═══ QUOTED PASSAGE

World's first solar sail to be launched late this month (July 2008) / La NASA y SpaceX en un histórico intento de desplegar una vela solar

Monday, July 07, 2008

Cosmos 1
The late Cosmos 1

Or the beginning of August. If it seems that you've heard about this before, you're right: a solar sail called Cosmos 1 was supposed to be launched in 2005 as well but that never made it to orbit. Three years later and another attempt is read to be made. This one is called NanoSail-D.

The launch will be made with SpaceX's Falcon 1, which has so far failed to have any 100% successes in two tries, but the second very nearly made it to orbit (some sloshing about about 5 minutes in is what triggered a system that shut off the engine, if I remember correctly) and they've been spending a lot of effort since then to make sure that this flight is successful, so let's hope that it is.

══════

• **ASSIGNMENT**
Continue the blog post above about the NanoSail-D solar sail launch, picking up right after its final sentence.

═══ ENTRIES PROVIDED

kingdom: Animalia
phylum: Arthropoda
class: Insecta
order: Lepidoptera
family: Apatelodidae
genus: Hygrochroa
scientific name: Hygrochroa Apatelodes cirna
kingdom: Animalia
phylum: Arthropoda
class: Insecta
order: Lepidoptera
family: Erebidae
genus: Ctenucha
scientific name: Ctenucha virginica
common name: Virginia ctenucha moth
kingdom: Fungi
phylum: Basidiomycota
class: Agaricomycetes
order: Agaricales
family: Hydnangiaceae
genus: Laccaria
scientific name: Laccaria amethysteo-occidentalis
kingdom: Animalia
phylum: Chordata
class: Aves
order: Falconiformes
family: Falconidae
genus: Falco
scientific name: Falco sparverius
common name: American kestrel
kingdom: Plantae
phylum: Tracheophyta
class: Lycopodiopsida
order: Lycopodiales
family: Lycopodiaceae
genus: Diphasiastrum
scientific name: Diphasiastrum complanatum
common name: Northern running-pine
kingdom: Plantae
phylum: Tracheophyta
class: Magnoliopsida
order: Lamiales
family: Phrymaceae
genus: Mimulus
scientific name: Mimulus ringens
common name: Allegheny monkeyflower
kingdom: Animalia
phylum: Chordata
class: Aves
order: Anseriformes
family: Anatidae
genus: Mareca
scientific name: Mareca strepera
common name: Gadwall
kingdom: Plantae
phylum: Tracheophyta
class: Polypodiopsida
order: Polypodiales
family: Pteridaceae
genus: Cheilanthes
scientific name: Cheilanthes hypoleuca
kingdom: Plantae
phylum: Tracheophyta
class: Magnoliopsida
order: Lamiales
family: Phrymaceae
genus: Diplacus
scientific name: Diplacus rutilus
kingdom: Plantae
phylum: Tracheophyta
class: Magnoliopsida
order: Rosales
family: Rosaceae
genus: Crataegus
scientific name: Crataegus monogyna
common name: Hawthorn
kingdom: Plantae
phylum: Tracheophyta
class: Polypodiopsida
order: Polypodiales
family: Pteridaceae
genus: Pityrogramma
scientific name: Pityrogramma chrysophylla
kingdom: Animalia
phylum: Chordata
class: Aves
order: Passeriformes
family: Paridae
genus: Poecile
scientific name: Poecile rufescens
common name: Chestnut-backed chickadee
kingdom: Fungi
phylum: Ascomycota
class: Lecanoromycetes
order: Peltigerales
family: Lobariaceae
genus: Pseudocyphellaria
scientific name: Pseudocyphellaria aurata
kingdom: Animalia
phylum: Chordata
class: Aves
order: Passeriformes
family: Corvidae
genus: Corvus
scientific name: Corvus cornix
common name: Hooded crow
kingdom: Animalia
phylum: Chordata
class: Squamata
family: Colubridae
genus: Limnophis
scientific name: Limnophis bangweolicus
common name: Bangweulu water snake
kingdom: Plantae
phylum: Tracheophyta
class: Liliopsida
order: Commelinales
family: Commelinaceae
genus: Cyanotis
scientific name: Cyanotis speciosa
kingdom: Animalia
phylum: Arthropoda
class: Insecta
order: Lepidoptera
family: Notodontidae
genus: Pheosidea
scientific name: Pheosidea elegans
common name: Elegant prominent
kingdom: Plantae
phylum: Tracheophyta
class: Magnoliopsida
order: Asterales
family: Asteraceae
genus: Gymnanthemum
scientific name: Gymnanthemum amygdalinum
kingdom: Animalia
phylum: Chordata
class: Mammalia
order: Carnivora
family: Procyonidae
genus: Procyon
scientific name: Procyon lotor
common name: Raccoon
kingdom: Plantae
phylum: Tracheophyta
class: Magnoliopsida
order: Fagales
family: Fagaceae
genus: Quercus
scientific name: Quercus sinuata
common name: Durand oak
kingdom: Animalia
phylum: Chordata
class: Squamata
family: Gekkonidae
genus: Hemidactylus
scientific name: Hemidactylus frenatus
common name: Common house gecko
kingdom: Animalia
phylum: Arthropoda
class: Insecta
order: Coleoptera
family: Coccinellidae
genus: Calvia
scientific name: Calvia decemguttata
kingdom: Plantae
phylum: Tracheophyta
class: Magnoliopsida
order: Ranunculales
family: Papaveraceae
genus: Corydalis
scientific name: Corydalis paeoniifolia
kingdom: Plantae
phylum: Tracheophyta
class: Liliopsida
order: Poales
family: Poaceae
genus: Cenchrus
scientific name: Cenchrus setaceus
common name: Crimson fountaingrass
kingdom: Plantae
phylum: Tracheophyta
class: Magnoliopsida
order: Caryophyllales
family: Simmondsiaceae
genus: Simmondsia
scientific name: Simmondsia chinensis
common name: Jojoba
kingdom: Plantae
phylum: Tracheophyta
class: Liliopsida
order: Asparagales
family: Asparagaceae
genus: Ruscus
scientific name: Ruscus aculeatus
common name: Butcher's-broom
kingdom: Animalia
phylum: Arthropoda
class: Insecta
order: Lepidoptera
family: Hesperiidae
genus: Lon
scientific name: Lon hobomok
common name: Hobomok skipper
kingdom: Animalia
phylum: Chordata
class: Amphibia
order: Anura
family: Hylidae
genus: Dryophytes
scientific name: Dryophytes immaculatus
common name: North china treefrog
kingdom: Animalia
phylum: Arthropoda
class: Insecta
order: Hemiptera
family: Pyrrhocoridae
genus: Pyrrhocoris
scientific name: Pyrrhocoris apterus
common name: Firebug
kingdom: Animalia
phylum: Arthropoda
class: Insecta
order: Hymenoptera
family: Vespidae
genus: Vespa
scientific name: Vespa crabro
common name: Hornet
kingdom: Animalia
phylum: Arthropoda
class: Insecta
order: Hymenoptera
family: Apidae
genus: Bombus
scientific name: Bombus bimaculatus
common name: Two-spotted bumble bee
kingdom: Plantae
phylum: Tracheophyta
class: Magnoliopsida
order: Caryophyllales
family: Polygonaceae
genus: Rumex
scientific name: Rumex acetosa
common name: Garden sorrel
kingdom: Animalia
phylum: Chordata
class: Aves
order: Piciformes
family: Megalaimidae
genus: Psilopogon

══════

• **SOLVED PROBLEM**
Here's an article at space.com about the subject. This time it's NASA that has contracted out the rocket. Here's what the article says:

If successful, this will be the first deployment of a solar sail. An earlier effort mounted by the Planetary Society, Cosmos I, failed three years ago. Science fiction fans have been looking forward to this for generations. As Arthur C. Clarke's wrote in his 1964 short story Sunjammer.

"Hold your hands out to the sun. What do you feel? Heat, of course. But there's pressure as well — though you've never noticed it, because it's so tiny. Over the area of your hands, it only comes to about a millionth of an ounce. But out in space, even a pressure as small as that can be important — for it's acting all the time, hour after hour, day after day. Unlike rocket fuel, it's free and unlimited. If we want to, we can use it; we can build sails to catch the radiation blowing from the sun."


The most exciting aspect about a solar sail is that it is the only technology we have that is self-sustaining; it doesn't require any extra fuel like chemical rockets, ion drives and so on. I haven't read as much about the subject as I should but since solar energy depends on the amount of sunlight available that makes it most promising for going about the inner solar system, or starting from the inner solar system on a New Horizons-type high speed flyby mission.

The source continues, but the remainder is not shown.